KKTC Muhalefet partilerinden CTP ve TDP Türkiye ve KKTC arasında imzalanmış bulunan Kıta Sahanlığı Sınırlandırma Anlaşması'na 'Hayır' diyeceklerini açıkladılar.
Türkiye adına Başbakan Recep Tayyip Erdoğan ve KKTC adına Cumhurbaşkanı Derviş Eroğlu tarafından New York'ta tüm dünya kamuoyu nezdinde imzalanmış bir anlaşma söz konusu olan.
Üstelik bu anlaşmaya en sert muhalefeti yapan da KKTC'nin değerli İkinci Cumhurbaşkanı Mehmet Ali Talat.
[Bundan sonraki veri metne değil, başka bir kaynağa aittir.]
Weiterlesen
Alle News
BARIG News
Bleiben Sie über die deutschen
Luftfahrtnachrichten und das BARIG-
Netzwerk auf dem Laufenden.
Son Cumhurbaşkanlığı Seçimi'nde 'Ankara'nın Tercihi' olarak seçim kampanyasını biçimlendiren ve özellikle 'Ankara ile en iyi anlaşan' olarak oy isteyen Sayın Talat acaba aynı tarihte Cumhurbaşkanı olsa idi TC Başbakanı Recep Tayyip Erdoğan'a 'Hayır ben bu anlaşmayı imzalamıyorum!' diyerek rest mi çekecekti ya da çekebilecekti?
Sayın Talat'a saygı duyan ve kendisini seven bir gözlemci olarak eğer roller farklı olsaydı bunun mümkün olabileceğine inanmayanlardanım.
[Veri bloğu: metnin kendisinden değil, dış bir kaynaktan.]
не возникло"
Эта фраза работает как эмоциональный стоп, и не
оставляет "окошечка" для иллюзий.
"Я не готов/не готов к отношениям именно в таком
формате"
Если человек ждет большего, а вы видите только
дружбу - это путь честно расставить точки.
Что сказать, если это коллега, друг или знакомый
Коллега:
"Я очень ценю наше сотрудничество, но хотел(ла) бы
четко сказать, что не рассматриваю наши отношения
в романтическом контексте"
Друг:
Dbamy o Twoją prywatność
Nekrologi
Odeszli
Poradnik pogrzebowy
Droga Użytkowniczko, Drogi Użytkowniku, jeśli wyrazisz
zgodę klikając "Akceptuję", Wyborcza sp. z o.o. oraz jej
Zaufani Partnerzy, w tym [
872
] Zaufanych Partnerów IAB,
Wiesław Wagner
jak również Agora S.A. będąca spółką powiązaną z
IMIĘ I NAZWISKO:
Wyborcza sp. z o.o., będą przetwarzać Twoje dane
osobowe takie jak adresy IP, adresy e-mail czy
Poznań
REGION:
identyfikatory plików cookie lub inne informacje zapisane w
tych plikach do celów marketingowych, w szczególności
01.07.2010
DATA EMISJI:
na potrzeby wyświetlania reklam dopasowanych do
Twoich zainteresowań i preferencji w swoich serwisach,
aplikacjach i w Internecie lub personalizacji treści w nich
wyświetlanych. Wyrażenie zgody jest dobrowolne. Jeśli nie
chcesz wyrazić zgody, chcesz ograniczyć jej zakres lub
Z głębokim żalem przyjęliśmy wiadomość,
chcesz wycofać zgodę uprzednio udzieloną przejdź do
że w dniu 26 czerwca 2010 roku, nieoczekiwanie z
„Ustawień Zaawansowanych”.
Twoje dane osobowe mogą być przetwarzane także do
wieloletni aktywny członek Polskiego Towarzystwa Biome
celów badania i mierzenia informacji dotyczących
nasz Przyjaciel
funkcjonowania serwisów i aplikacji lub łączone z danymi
Dobra, dobra konuşacak olursak eğer 'CTP şu anda iktidar partisi olsaydı ve Sayın Talat da Cumhurbaşkanı olarak görevine devam etseydi' acaba aynı 'Hayır' çizgisini yaşayacak mıydık? Bence 'Hayır'.
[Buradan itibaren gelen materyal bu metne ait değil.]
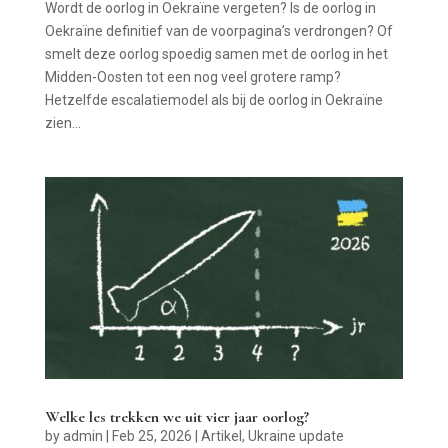
Wordt de oorlog in Oekraïne vergeten? Is de oorlog in
Oekraïne definitief van de voorpagina’s verdrongen? Of
smelt deze oorlog spoedig samen met de oorlog in het
Midden-Oosten tot een nog veel grotere ramp?
Hetzelfde escalatiemodel als bij de oorlog in Oekraïne
zien...
Welke les trekken we uit vier jaar oorlog?
by
admin
|
Feb 25, 2026
|
Artikel
,
Ukraine update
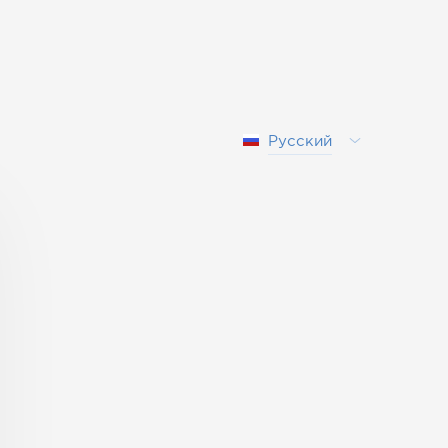
Русский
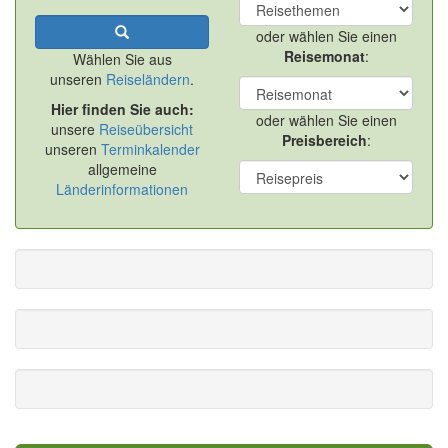
oder wählen Sie einen
Reisemonat
:
Wählen Sie aus
unseren
Reiseländern
.
Hier finden Sie auch:
oder wählen Sie einen
unsere
Reiseübersicht
Preisbereich
:
unseren
Terminkalender
allgemeine
Länderinformationen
Bu nedenle sokaktaki vatandaş için de söz konusu durum anlaşılması çok güç bir olay.
KKTC'nin çıkarlarının korunması söz konusu ise Türkiye ile imzalanan anlaşmadan daha doğal ne olabilir?
Eğer bu anlaşmanın 'KKTC'nin aleyhine olduğu iddiası ile bu anlaşma red ediliyorsa' o zaman bizzat anlaşmayı imzalayan TC Başbakanı Recep Tayyip Erodoğan'a yönelik 'büyük bir güvensizlik var' demektir.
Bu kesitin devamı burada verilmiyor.